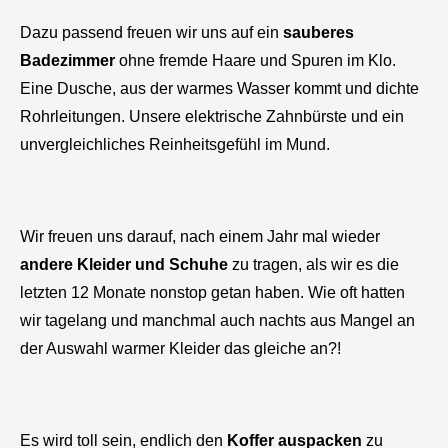
Dazu passend freuen wir uns auf ein
sauberes
Badezimmer
ohne fremde Haare und Spuren im Klo.
Eine Dusche, aus der warmes Wasser kommt und dichte
Rohrleitungen. Unsere elektrische Zahnbürste und ein
unvergleichliches Reinheitsgefühl im Mund.
Wir freuen uns darauf, nach einem Jahr mal wieder
andere Kleider und Schuhe
zu tragen, als wir es die
letzten 12 Monate nonstop getan haben. Wie oft hatten
wir tagelang und manchmal auch nachts aus Mangel an
der Auswahl warmer Kleider das gleiche an?!
Es wird toll sein, endlich den
Koffer auspacken
zu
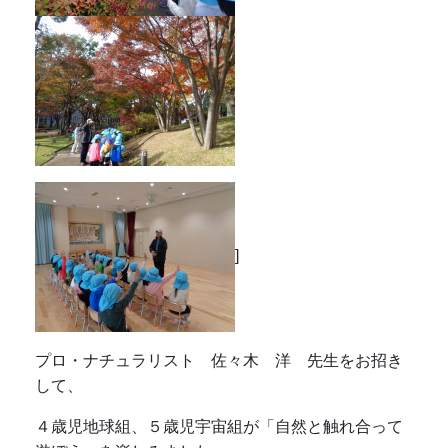
プロ・ナチュラリスト 佐々木 洋 先生をお招き
して、
４歳児地球組、５歳児宇宙組が「自然と触れ合って
遊ぼう」を楽しみました。
まずは昨年9月に完成した新しい園庭の探検。
ダンゴムシ探しをしてオスとメスの見分け方、足の
数を教えてもらったり、
草花や池の生き物について、話をしてもらいまし
た。
その後、園の外に出て散策をしました。
ハクビシンやミミズの糞を発見して面白かったで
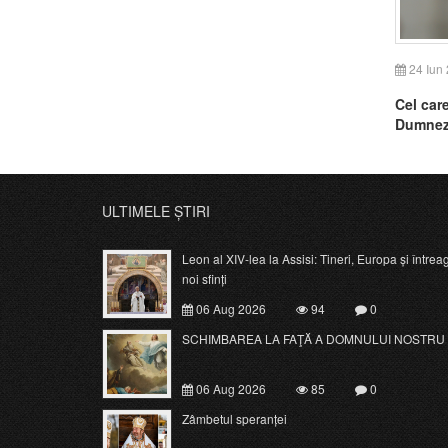
24 Iun
Cel care
Dumne
ULTIMELE ȘTIRI
Leon al XIV-lea la Assisi: Tineri, Europa și întrea
noi sfinți
06 Aug 2026
94
0
SCHIMBAREA LA FAŢĂ A DOMNULUI NOSTRU 
06 Aug 2026
85
0
Zâmbetul speranței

········

_ASSIGNMENT_:
The line containing "zu tragen, als wir es die" marks the end: transcribe every line from the start of the listing up to and including it, minus the pictures.

_OUTPUT OF THE EXERCISE_:
Dazu passend freuen wir uns auf ein
sauberes
Badezimmer
ohne fremde Haare und Spuren im Klo.
Eine Dusche, aus der warmes Wasser kommt und dichte
Rohrleitungen. Unsere elektrische Zahnbürste und ein
unvergleichliches Reinheitsgefühl im Mund.
Wir freuen uns darauf, nach einem Jahr mal wieder
andere Kleider und Schuhe
zu tragen, als wir es die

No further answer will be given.